The goal of this Research Topic is to give a platform to discussions addressing how to address the major challenges of analysing multiple outcomes and making robust inferences from multi-omics, single-cell omics, multi-modal imaging data, and others. By leveraging multiple outcomes within one study or across multiple studies, integrative analysis can provide a more comprehensive understanding of disease mechanisms and ultimately lead to more effective treatments for patients.

This research topic seeks manuscripts (Original research, methods, reviews and opinion articles) addressing but not limited to:
- Developing novel methods of;
(1) depicting inter-relationships and networking among multi-omics outcomes
(2) predicting disease onset using multi-modality data
(3) integrating genomics/imaging/phenomics data from multiple studies
(4) data fusion in studying single-cell omics and spatial omics
(5) addressing study heterogeneity and/or batch effects in studying system biology.
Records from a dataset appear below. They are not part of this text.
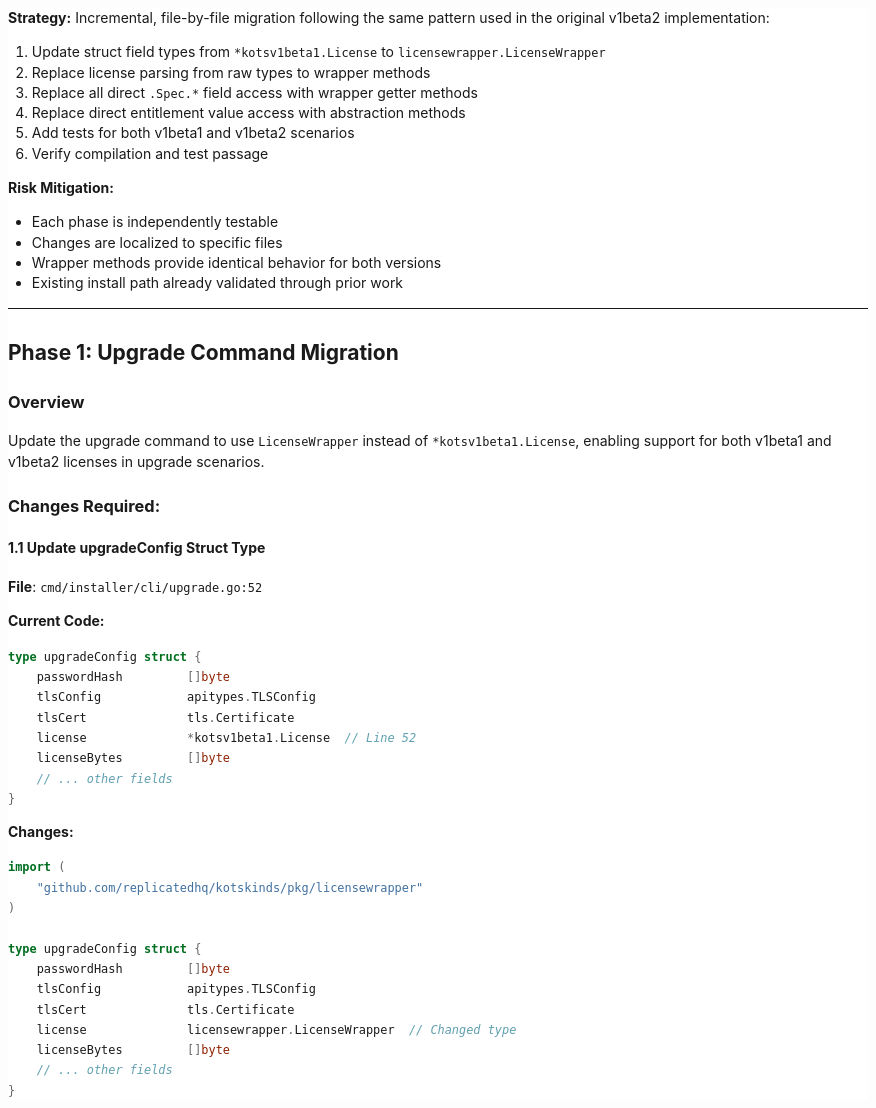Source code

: **Strategy:** Incremental, file-by-file migration following the same pattern used in the original v1beta2 implementation:
1. Update struct field types from `*kotsv1beta1.License` to `licensewrapper.LicenseWrapper`
2. Replace license parsing from raw types to wrapper methods
3. Replace all direct `.Spec.*` field access with wrapper getter methods
4. Replace direct entitlement value access with abstraction methods
5. Add tests for both v1beta1 and v1beta2 scenarios
6. Verify compilation and test passage

**Risk Mitigation:**
- Each phase is independently testable
- Changes are localized to specific files
- Wrapper methods provide identical behavior for both versions
- Existing install path already validated through prior work

---

## Phase 1: Upgrade Command Migration

### Overview
Update the upgrade command to use `LicenseWrapper` instead of `*kotsv1beta1.License`, enabling support for both v1beta1 and v1beta2 licenses in upgrade scenarios.

### Changes Required:

#### 1.1 Update upgradeConfig Struct Type

**File**: `cmd/installer/cli/upgrade.go:52`

**Current Code:**
```go
type upgradeConfig struct {
    passwordHash         []byte
    tlsConfig            apitypes.TLSConfig
    tlsCert              tls.Certificate
    license              *kotsv1beta1.License  // Line 52
    licenseBytes         []byte
    // ... other fields
}
```

**Changes:**
```go
import (
    "github.com/replicatedhq/kotskinds/pkg/licensewrapper"
)

type upgradeConfig struct {
    passwordHash         []byte
    tlsConfig            apitypes.TLSConfig
    tlsCert              tls.Certificate
    license              licensewrapper.LicenseWrapper  // Changed type
    licenseBytes         []byte
    // ... other fields
}
```
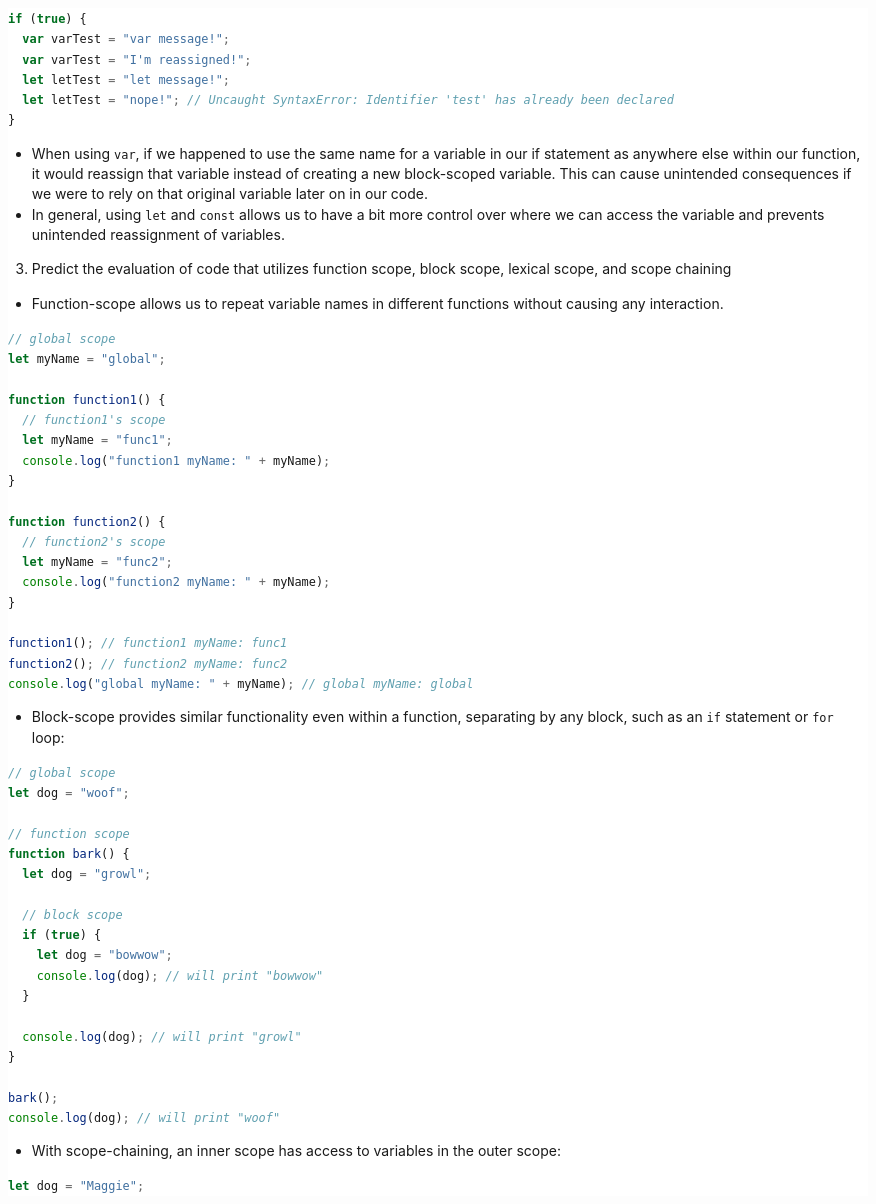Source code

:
 ```js
if (true) {
  var varTest = "var message!";
  var varTest = "I'm reassigned!";
  let letTest = "let message!";
  let letTest = "nope!"; // Uncaught SyntaxError: Identifier 'test' has already been declared
}
```
- When using `var`, if we happened to use the same name for a variable in our if statement as anywhere else within our function, it would reassign that variable instead of creating a new block-scoped variable. This can cause unintended consequences if we were to rely on that original variable later on in our code.
- In general, using `let` and `const` allows us to have a bit more control over where we can access the variable and prevents unintended reassignment of variables.

3. Predict the evaluation of code that utilizes function scope, block scope, lexical scope, and scope chaining
- Function-scope allows us to repeat variable names in different functions without causing any interaction.
```js
// global scope
let myName = "global";

function function1() {
  // function1's scope
  let myName = "func1";
  console.log("function1 myName: " + myName);
}

function function2() {
  // function2's scope
  let myName = "func2";
  console.log("function2 myName: " + myName);
}

function1(); // function1 myName: func1
function2(); // function2 myName: func2
console.log("global myName: " + myName); // global myName: global
```
- Block-scope provides similar functionality even within a function, separating by any block, such as an `if` statement or `for` loop:
```js
// global scope
let dog = "woof";

// function scope
function bark() {
  let dog = "growl";

  // block scope
  if (true) {
    let dog = "bowwow";
    console.log(dog); // will print "bowwow"
  }

  console.log(dog); // will print "growl"
}

bark();
console.log(dog); // will print "woof"
```
- With scope-chaining, an inner scope has access to variables in the outer scope:
```js
let dog = "Maggie";

```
- Novel development of statistical and machine learning methods, including integrative analysis, probabilistic graphical learning, data fusion, distributed learning, transfer learning, and others, with broad applications to system biology and/or precision medicine.

Please note: We expect the authors to share code, data and algorithms publicly and encourage authors to validate model predictions by comparing them to experimental data, including published experimental data.